Quels ont été les supports sur lesquels vous avez été amenée à exercer votre direction artistique ?
On retrouve la DA sur plusieurs médias : l’écran iPad, qui sert de plateforme digitale, l'écran de veille des chambres, représenté en fausse perspective immersive tel une invitation à entrer dans l’écran; la signalétique, qui fait référence au ruban filmique et à la multiplication des images dans le cinéma. Il y a également des petits clins d'œil empruntés à l'univers scénaristique qu'on retrouve dans la charte graphique ainsi que les room directory pensés comme de vieux scripts de cinéma, les uniformes, l’ensemble de la partie digitale et on a même dessiné un packaging pour le pot de popcorn..! Le concept de l’hôtel étant très innovant, il bouleverse un peu les codes de l’hôtellerie (un « cinéma » dans chacune des 34 chambres) donc l’identité visuelle est davantage présente en chambres que dans un hôtel classique. C’est pourquoi il fallait proposer une identité visuelle qui puisse se réinventer sur chaque support afin d’éviter les répétitions.

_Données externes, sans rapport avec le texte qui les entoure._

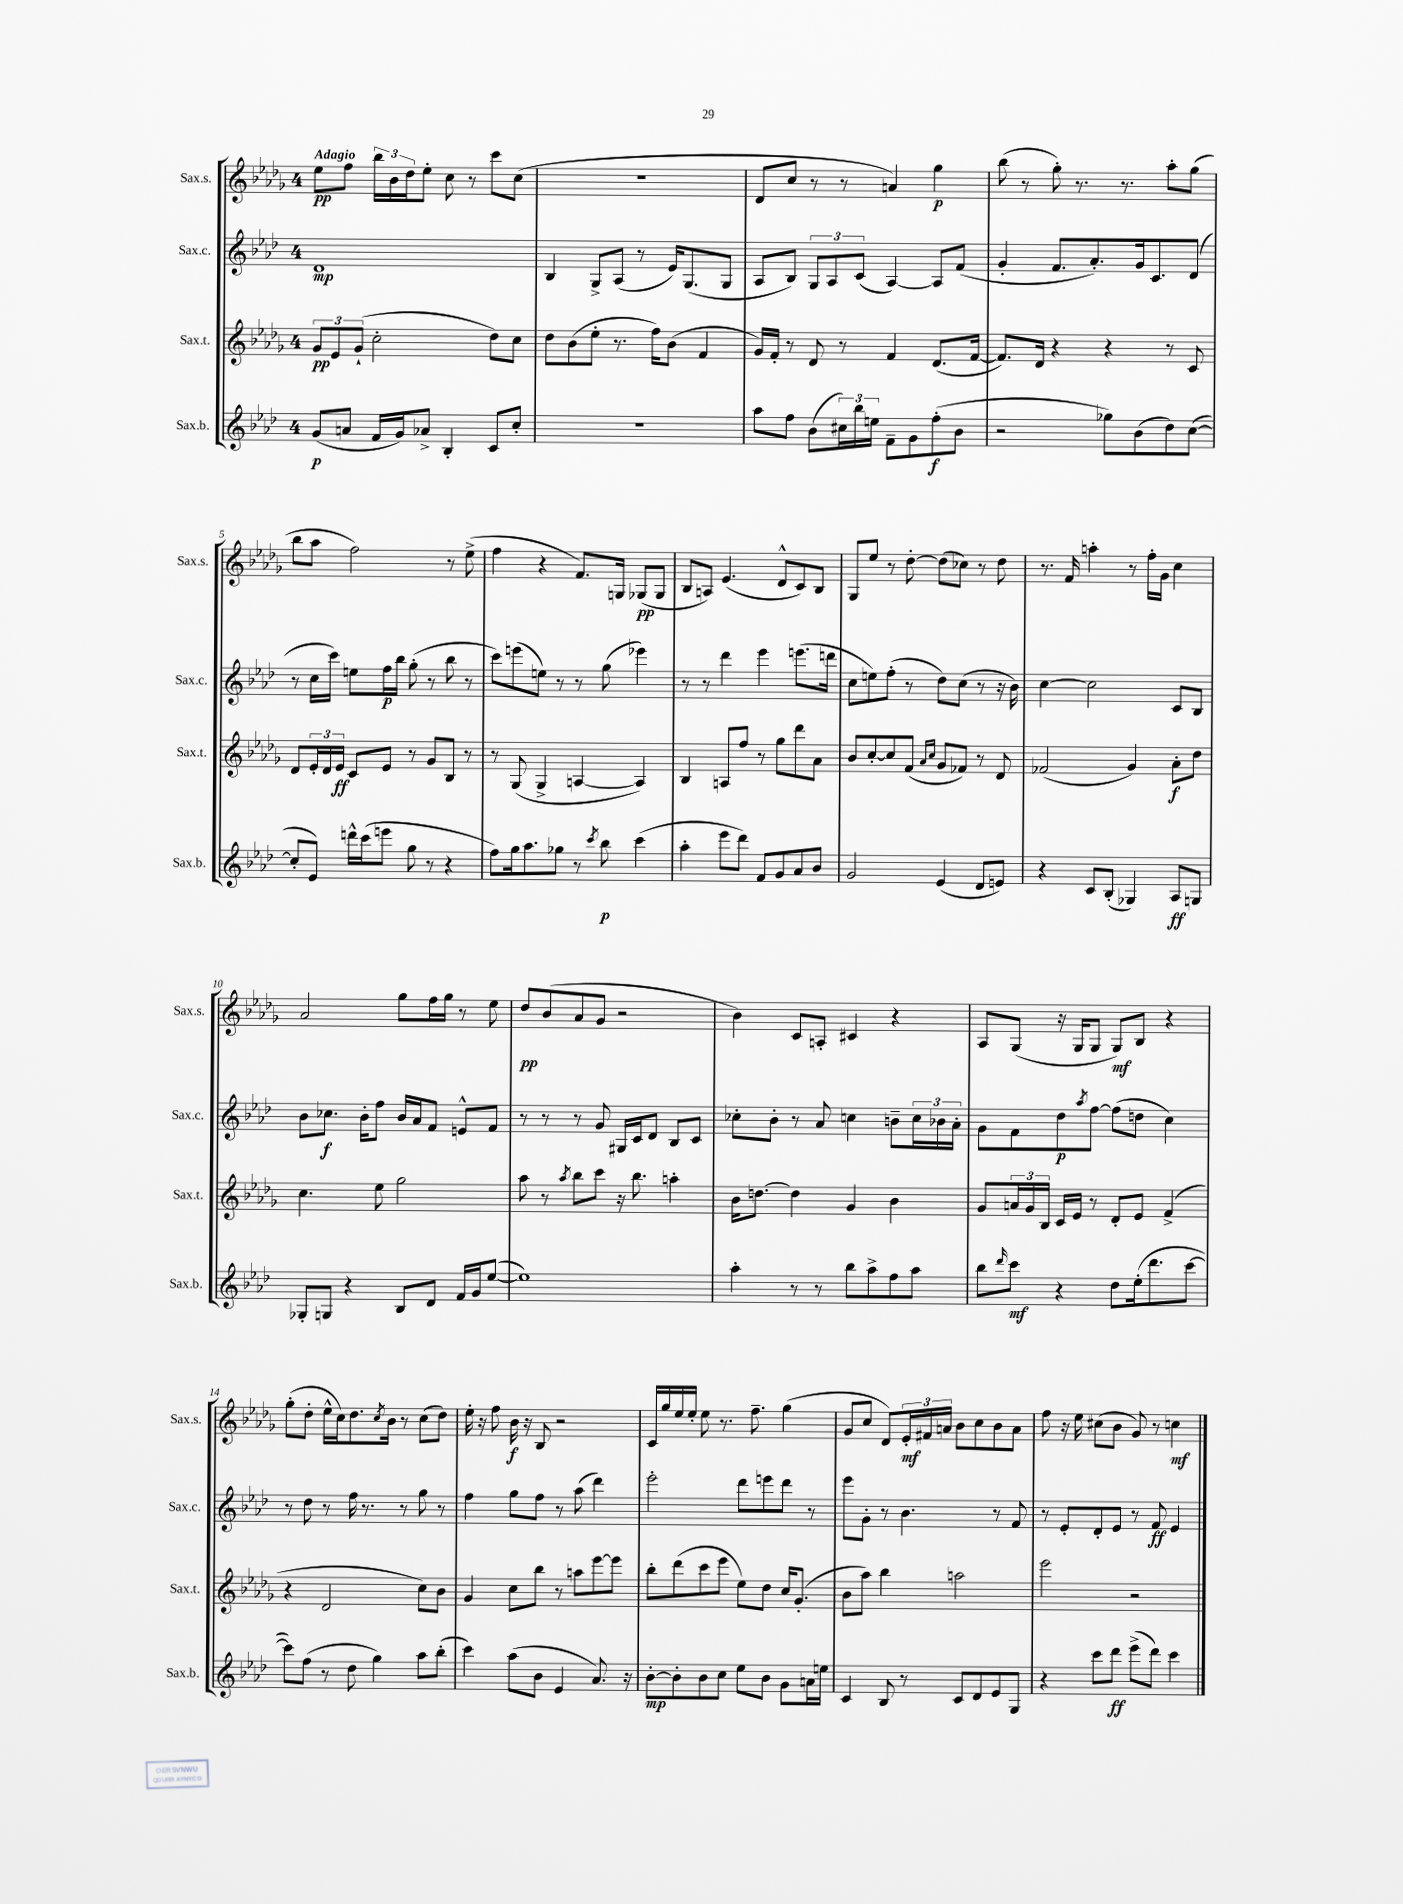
<<
\new StaffGroup <<
\new Staff = "s0" \with { instrumentName = "Sax.s." shortInstrumentName = "Sax.s." } {
    \clef treble \key des \major \once \override Staff.TimeSignature.style = #'single-digit \time 4/4 \tempo "Adagio"
    ees''8\pp f''8 \tuplet 3/2 { bes''16 bes'16 des''16 } ees''8-. c''8 r8 c'''8 c''8( |
    R1 |
    des'8 c''8 r8 r8 a'4) ges''4\p |
    bes''8( r8 ges''8-.) r8. r8. aes''8-. ges''8( |
    bes''8 aes''8 f''2) r8 ees''8->( |
    f''4 r4 f'8.) g16 ges8\pp( ges8 |
    bes8 a8) ees'4.( des'8-^ c'8) bes8 |
    ges8 ees''8 r8 des''8~-. des''8( ces''8) r8 des''8 |
    r8. f'16 a''4-. r8 f''16-. ges'16 c''4 |
    aes'2 ges''8 f''16 ges''16 r8 ees''8 |
    des''8\pp bes'8( aes'8 ges'8 r2 |
    bes'4) c'8 a8-. cis'4 r4 |
    aes8 ges8( r16 ges16 ges8 ges8\mf) bes8 r4 |
    ges''8-.( des''8-. ees''16-^ c''16) des''8. \acciaccatura { c''8 } bes'16 r8 c''8( des''8) |
    ees''16-. r16 f''8 bes'16\f r16 bes8 r2 |
    c'16 ges''16 ees''16 ees''16-. ees''8 r8. f''8.-- ges''4( |
    ges'8 c''8 des'8) \tuplet 3/2 { ees'16-.\mf fis'16 a'16 } bes'8 c''8 bes'8 a'8 |
    f''8 r16 ees''16 cis''8( bes'8 ges'8) r8 c''4\mf \bar "|." |
}
\new Staff = "s1" \with { instrumentName = "Sax.c." shortInstrumentName = "Sax.c." } {
    \clef treble \key aes \major \once \override Staff.TimeSignature.style = #'single-digit \time 4/4
    des'1\mp |
    bes4 g8-> aes8( r8 ees'16) g8.( g8 |
    aes8 bes8) \tuplet 3/2 { g8 aes8 c'8( } aes4~) aes8 f'8( |
    g'4-. f'8. aes'8.-.) g'16 c'8. des'8( |
    r8 c''16 c'''16) e''8 f''16\p bes''16 g''8-.( r8 bes''8 r8 |
    c'''8) e'''8( e''8) r8 r8 g''8( ees'''4) |
    r8 r8 des'''4 ees'''4 e'''8.( d'''16 |
    c''8 e''8) f''8-.( r8 des''8) c''8( r8 r16 bes'16) |
    c''4~ c''2 c'8 bes8 |
    bes'8 ces''8.\f bes'16-. f''8 bes'16 aes'16 f'8 e'8-^ f'8 |
    r8 r8 r8 g'8 gis16 c'16 des'8 bes8 c'8 |
    ces''8-. bes'8-. r8 aes'8 c''4 b'8-- \tuplet 3/2 { c''16 bes'16 aes'16-. } |
    g'8 f'8 des''8\p \acciaccatura { aes''8 } f''8~ f''8( d''8 c''4) |
    r8 des''8 r8 f''16 r8. r8 g''8 r8 |
    f''4 g''8 f''8 r8 aes''8( des'''4) |
    ees'''2-. des'''8 e'''8 des'''8 r8 |
    ees'''8 g'8-. r8 bes'4. r8 f'8 |
    r8 ees'8-. des'8-. ees'8 r8 f'8\ff ees'4 \bar "|." |
}
\new Staff = "s2" \with { instrumentName = "Sax.t." shortInstrumentName = "Sax.t." } {
    \clef treble \key des \major \once \override Staff.TimeSignature.style = #'single-digit \time 4/4
    \tuplet 3/2 { ges'8\pp ees'8 ges'8-!( } c''2-. des''8) c''8 |
    des''8 bes'8( ees''8-. r8. f''16) bes'8( f'4 |
    ges'16) f'16-. r8 des'8 r8 f'4 des'8.( f'16~ |
    f'8.) des'16 r4 r4 r8 c'8 |
    des'8 \tuplet 3/2 { ees'16-. des'16 ees'16\ff } c'8 ees'8 r8 ges'8 bes8 r8 |
    r8 ges8( ges4-> a4~ a4) |
    bes4 a8 f''8 r8 ges''8 des'''8 aes'8 |
    bes'8 c''8~-. c''8 f'8( \grace { aes'16 c''16 } ges'8 fes'8) r8 des'8 |
    fes'2( ges'4) aes'8-.\f des''8 |
    c''4. ees''8 ges''2 |
    aes''8 r8 \acciaccatura { aes''8 } bes''8 c'''8 r16 bes''8. a''4-. |
    bes'16 d''8.~ d''4 ges'4 bes'4 |
    ges'8 \tuplet 3/2 { a'16 ges'16 bes16 } c'16 ees'16 r8 des'8-. ees'8 f'4->( |
    r4 des'2 c''8) bes'8 |
    ges'4 c''8 bes''8 r8 a''8 ees'''8~ ees'''8 |
    bes''8-. des'''8( c'''8 ees'''8 ees''8) des''8 c''16 ges'8.-.( |
    bes'8 aes''8) bes''4 a''2 |
    ees'''2 r2 \bar "|." |
}
\new Staff = "s3" \with { instrumentName = "Sax.b." shortInstrumentName = "Sax.b." } {
    \clef treble \key aes \major \once \override Staff.TimeSignature.style = #'single-digit \time 4/4
    g'8\p( a'8 f'16 g'16) aes'8-> bes4-. c'8 c''8-. |
    R1 |
    aes''8 f''8 bes'8( \tuplet 3/2 { cis''16) bes''16 e''16 } f'8-- g'8 f''8-.\f( bes'8 |
    r2 ges''8) bes'8( des''8) c''8~( |
    c''8-. ees'8) d'''16-^ c'''16( e'''8 g''8 r8 r4 |
    f''8) g''16 aes''8. ges''8 r8 \acciaccatura { c'''8 } bes''8\p c'''4( |
    aes''4-. ees'''8 des'''8) f'8 g'8 aes'8 bes'8 |
    g'2 ees'4( des'8 e'8) |
    r4 c'8 bes8-.( ges4) aes8\ff g8 |
    ges8-. g8 r4 bes8 des'8 f'16 g'16 ees''8~( |
    ees''1) |
    aes''4-. r8 r8 bes''8 aes''8-> f''8 aes''8 |
    bes''8 \grace { des'''16 } c'''8\mf r4 des''8 ees''16-.( des'''8. c'''8~ |
    c'''8) f''8( r8 des''8 g''4) aes''8 bes''8-.( |
    c'''4) aes''8( bes'8 ees'4 aes'8.) r16 |
    bes'8~-.\mp bes'8-. bes'8 c''8 ees''8 bes'8 g'8 a'16 e''16 |
    c'4 bes8 r8 c'8 des'8 ees'8 g8 |
    r4 c'''8 des'''8\ff ees'''8->( des'''8) c'''4 \bar "|." |
}
>>
>>
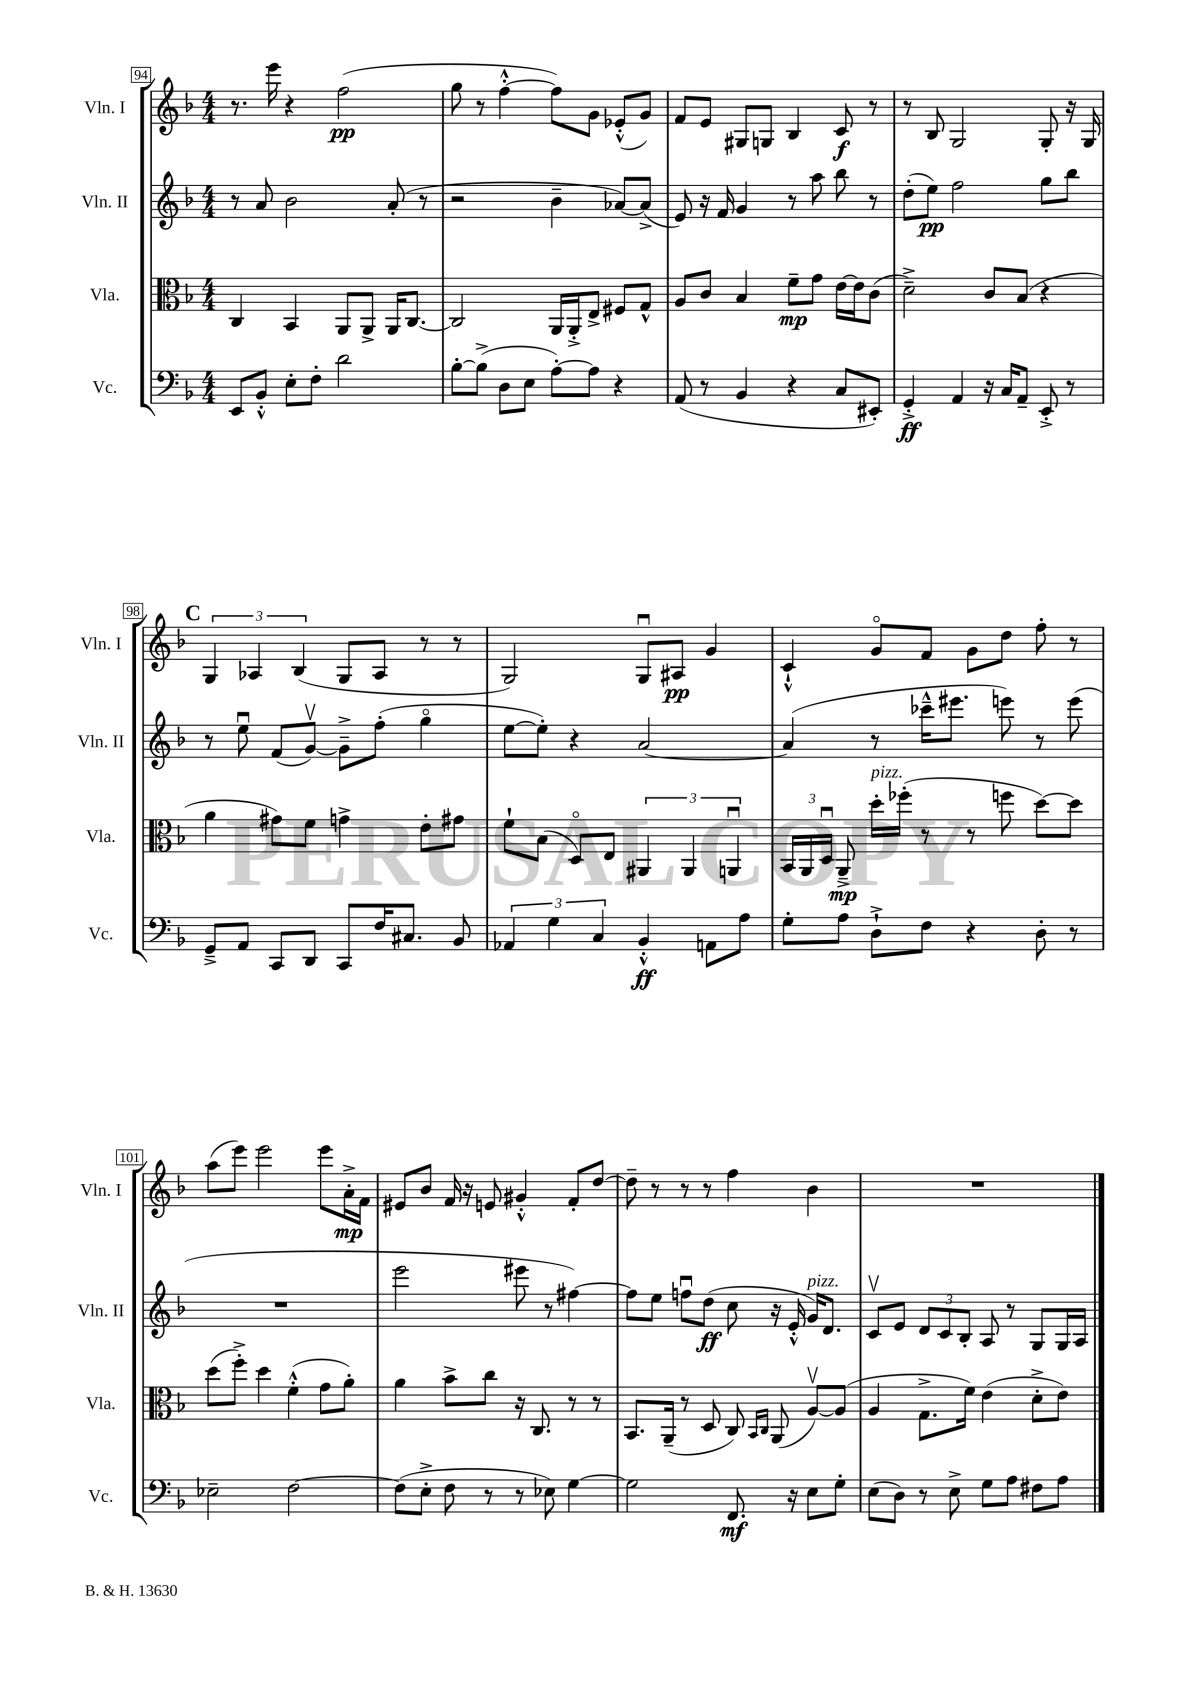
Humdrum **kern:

**kern	**kern	**kern	**kern
*staff4	*staff3	*staff2	*staff1
*clefF4	*clefC3	*clefG2	*clefG2
*k[b-]	*k[b-]	*k[b-]	*k[b-]
*M4/4	*M4/4	*M4/4	*M4/4
8EE	4C	8r	8.r
8BB-'^^	.	8a	.
.	.	.	16eee
8E'	4BB-	2b-	4r
8F'	.	.	.
2d	8AA	.	(2ff
.	8AA^	.	.
.	16AA	(8a'	.
.	[8.C	.	.
.	.	8r	.
=	=	=	=
[8B-'	2C]	2r	8gg
(8B-^]	.	.	8r
8D	.	.	[4ff'^^
8E	.	.	.
[8A')	16AA	4b-~	8ff])
.	16AA'^	.	.
8A]	8E^	.	8g
4r	8F#	[8a-)	(8e-'^^
.	8G^^	(8a-^]	8g)
=	=	=	=
(8AA	8A	8e)	8f
8r	8c	16r	8e
.	.	16f	.
4BB-	4B-	4g	8G#
.	.	.	8G
4r	8f~	8r	4B-
.	8g	8aa	.
8C	[16e	8bb-	8c
.	16e]	.	.
8EE#')	(8c	8r	8r
=	=	=	=
4GG'^	2d~^)	(8dd'	8r
.	.	8ee)	8B-
4AA	.	2ff	2G
16r	8c	.	.
16C	.	.	.
8AA~	(8B-	.	.
8EE'^	4r	8gg	8G'
8r	.	8bb-	16r
.	.	.	16G
=	=	=	=
8GG~^	4a	8r	6G
8AA	.	8eeu	.
.	.	.	6A-
8CC	8g#)	(8f	.
.	.	.	(6B-
8DD	8f	[8gv)	.
8CC	4g^	8g~^]	8G
16F	.	(8ff'	8A-
8.C#	.	.	.
.	8e'	4ggo	8r
8BB-	8g#	.	8r
=	=	=	=
6AA-	8f`	[8ee	2G)
.	(8B-	8ee'])	.
6G	.	.	.
.	8Do)	4r	.
6C	.	.	.
.	8E	.	.
4BB-'^^	6AA#	[2a	8Gu
.	.	.	8A#
.	6AA#	.	.
8AA	.	.	4g
.	6AAu	.	.
8A	.	.	.
=	=	=	=
8G'	24BB-	(4a]	4c`^^
.	24AA	.	.
.	24Du	.	.
8A	8AA~^	.	.
8D`^	16dd'	8r	8go
.	(16ff-'	.	.
8F	8r	16ccc-~^^	8f
.	.	8.eee#	.
4r	8r	.	8g
.	8ff	8eee)	8dd
8D'	[8dd)	8r	8ff'
8r	8dd]	(8eee	8r
=	=	=	=
2E-~	(8dd	1r	(8aa
.	8ff'^)	.	8eee)
.	4dd	.	2eee
[2F	(4f'^^	.	.
.	8g	.	8eee
.	8a')	.	16a'^
.	.	.	16f
=	=	=	=
(8F]	4a	2eee	8e#
8E'^	.	.	8b-
8F	8b-^	.	16f
.	.	.	16r
8r	8cc	.	8e
8r	16r	8eee#	4g#'^^
.	8.C	.	.
8E-)	.	8r	.
[4G	8r	[4ff#)	8f'
.	8r	.	[8dd
=	=	=	=
2G]	8.BB-	8ff#]	8dd~]
.	.	8ee	8r
.	(16AA~	.	.
.	8r	8ffu	8r
.	8D	(8dd	8r
8.FF	8C)	8cc	4ff
.	16qqBB-	.	.
.	16qqC	.	.
.	(8AA	16r	.
16r	.	16e'^^	.
8E	[8Av)	16g)	4b-
.	.	8.d	.
8G'	(8A]	.	.
=	=	=	=
(8E	4A	8cv	1r
8D)	.	8e	.
8r	8.G^	12d	.
.	.	12c	.
8E^	.	.	.
.	.	12B-'	.
.	16f)	.	.
8G	(4e	8A	.
8A	.	8r	.
8F#	8d'^	8G	.
8A	8e)	16G	.
.	.	16A	.
==	==	==	==
*-	*-	*-	*-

Quelle a été votre inspiration générale pour la conception de la ligne graphique de l'identité de Hôtel Paradiso ?
Mon inspiration vient de l’art cinétique qui offre de nombreux effets graphiques et illusions d’optiques. De Yaacov Agam en passant par Vasarely, je trouve que c’est un terrain de jeu sans fin quand on applique cet héritage pour une identité visuelle. Puis ça a permis de proposer un univers tout en mouvement en se démarquant volontairement des clichés visuels du cinéma. Ensuite il y a une forte inspiration Bauhaus pour toute la décoration et la typographie choisie et enfin, j’ai rajouté une planche couleur très 70’s qui réveille les différents espaces par des petites touches pop. Le premier enjeu était la volonté de sortir des clichés visuels attendus du cinéma, et d'explorer plusieurs formes d'art et courants artistiques issus de cet héritage.